Ever since the story broke with sensational headlines, the German government has faced criticism for mishandling the seizure of the collection and requisite provenance research. A taskforce began this important research in late 2013, only after the media firestorm, but was widely criticized for its slow progress and a lack of transparency.

Meanwhile, Gurlitt passed away in 2014, leaving the collection to the Museum of Fine Arts in Bern, Switzerland. After several months of deliberation, the museum board accepted the bequest, with the exception of any items that may been acquired illicitly by the elder Gurlitt. Those items would be returned to rightful owners, when possible, or held in Germany for additional research.

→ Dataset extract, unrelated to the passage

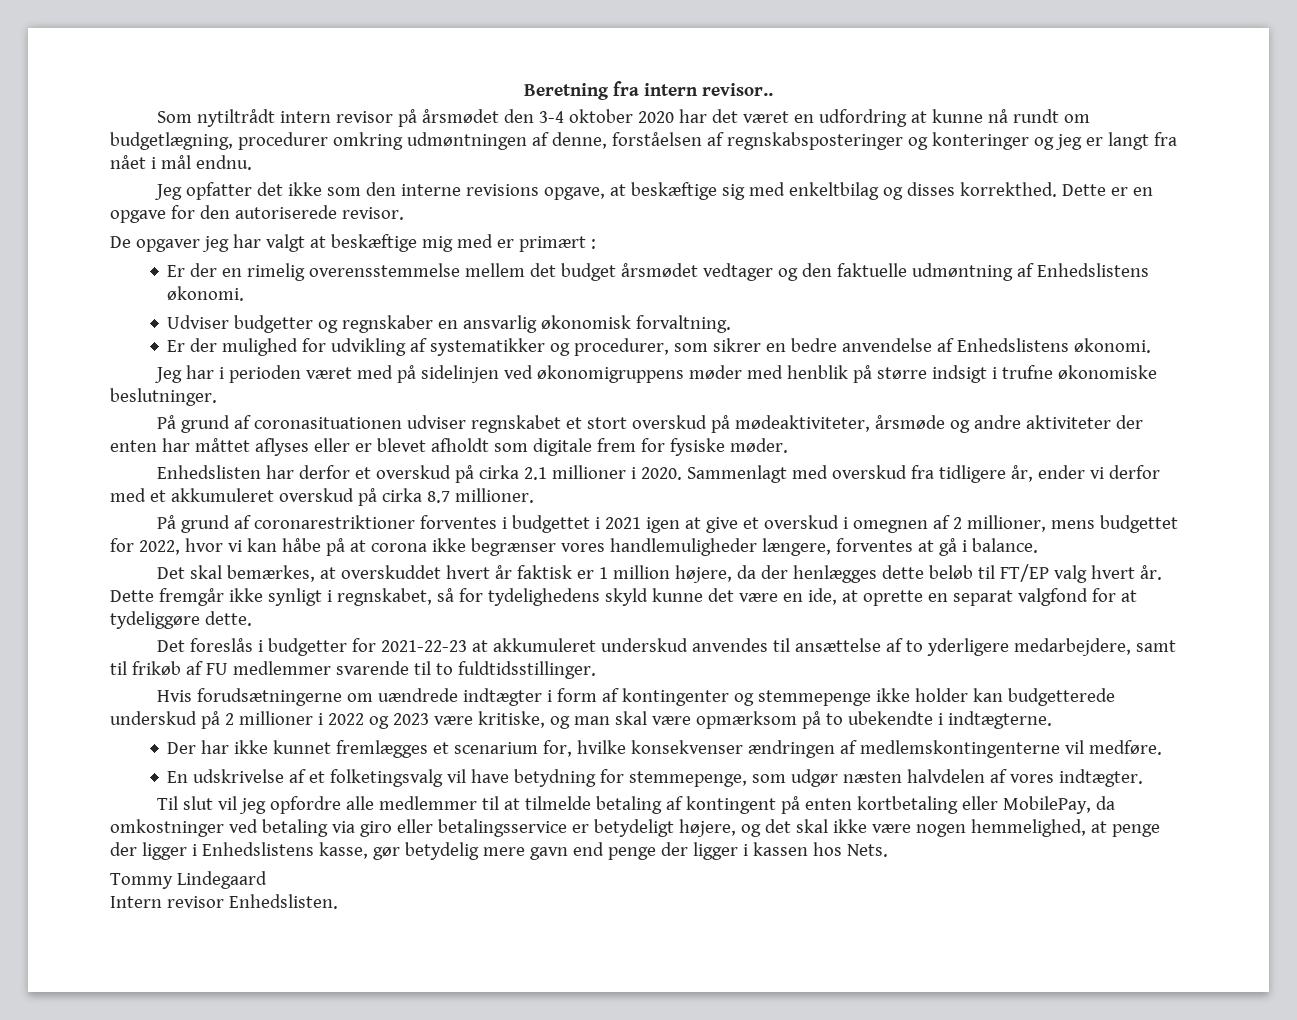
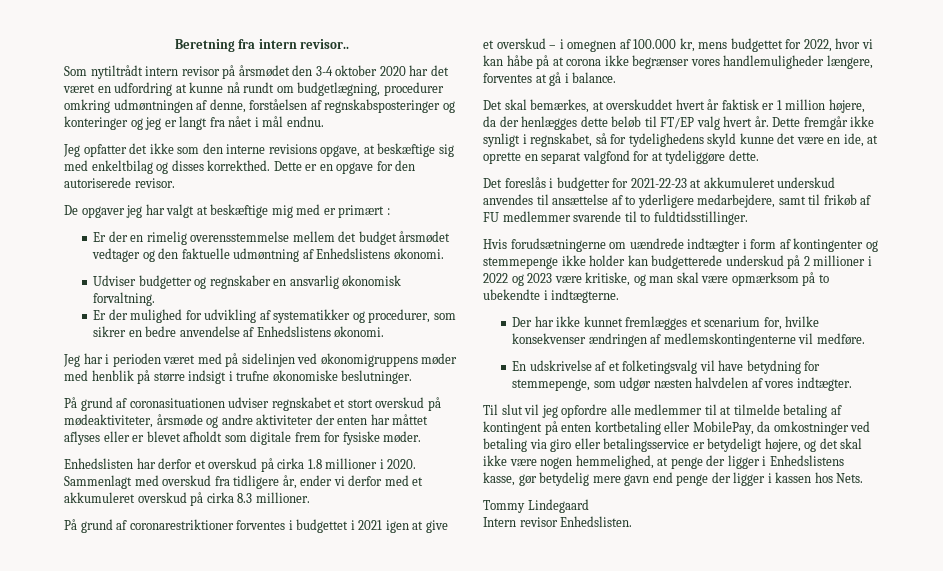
[524,467,548,480] 2.1 -> [307,459,322,469] 1.8
[426,491,450,503] 8.7 -> [237,493,253,503] 8.3
(840, 522) none -> [549,45,557,49] –
[953,515,1047,532] 2 millioner, -> [633,38,695,52] 100.000 kr,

 In 2016, the government-funded German Lost Art Foundation (Deutsches Zentrum Kulturgutverluste) took over the research with a team of international researchers. As reported by DW, Foundation director Gilbert Lupfer announced in May 2020 that after four years of research, the team had exhausted available resources: “We did everything we could.” He admits, however, that there is a “large grey zone” surrounding the origins of around one thousand items, and “many questions remain unanswered.” Reports on each item that may have been plundered by the Nazis are available in an online database, in German and English, with recurring ellipses in the ownership histories.

So, what have we learned? The Gurlitt case provides a cautionary tale about the importance of transparency, and state and institutional investment in provenance research. The German government’s mishandling of the collection from the moment of its discovery has created persistent doubt and mistrust among scholars, journalists, activists and the broader public.

Despite the thirteen successful restitutions, many will continue to wonder whether “everything has been done.” Some online resources, for instance, are available only in German and at the very least should be available in French and English. The fact that the pieces are going to Switzerland, a country with a long history of shielding looted assets, does little to inspire confidence.

The initial “scoop” nature of press coverage, with inflated estimates upwards of $1 billion, also heightened expectations that research would yield far more answers on such a collection of “masterpieces.” While the trove did contain highly valuable pieces by Monet, Renoir and Picasso, there were also numerous lower-value works on paper, including serial graphic works; no official evaluation has been published, but it is likely far below initial estimates. And such pieces often lack associated ownership documentation — sales and insurance records, exhibition histories, entries in dealer stock books and catalogues raisonnés.

The Gurlitt case thus also affords lessons on the nature of provenance research: it is labor-intensive, expensive, and often does lead to dead ends. But transparency is crucial. And research budgets must at least be maintained, if not expanded, amid cuts due to the pandemic. Otherwise, institutions holding artworks in the public trust will never gain the public’s trust.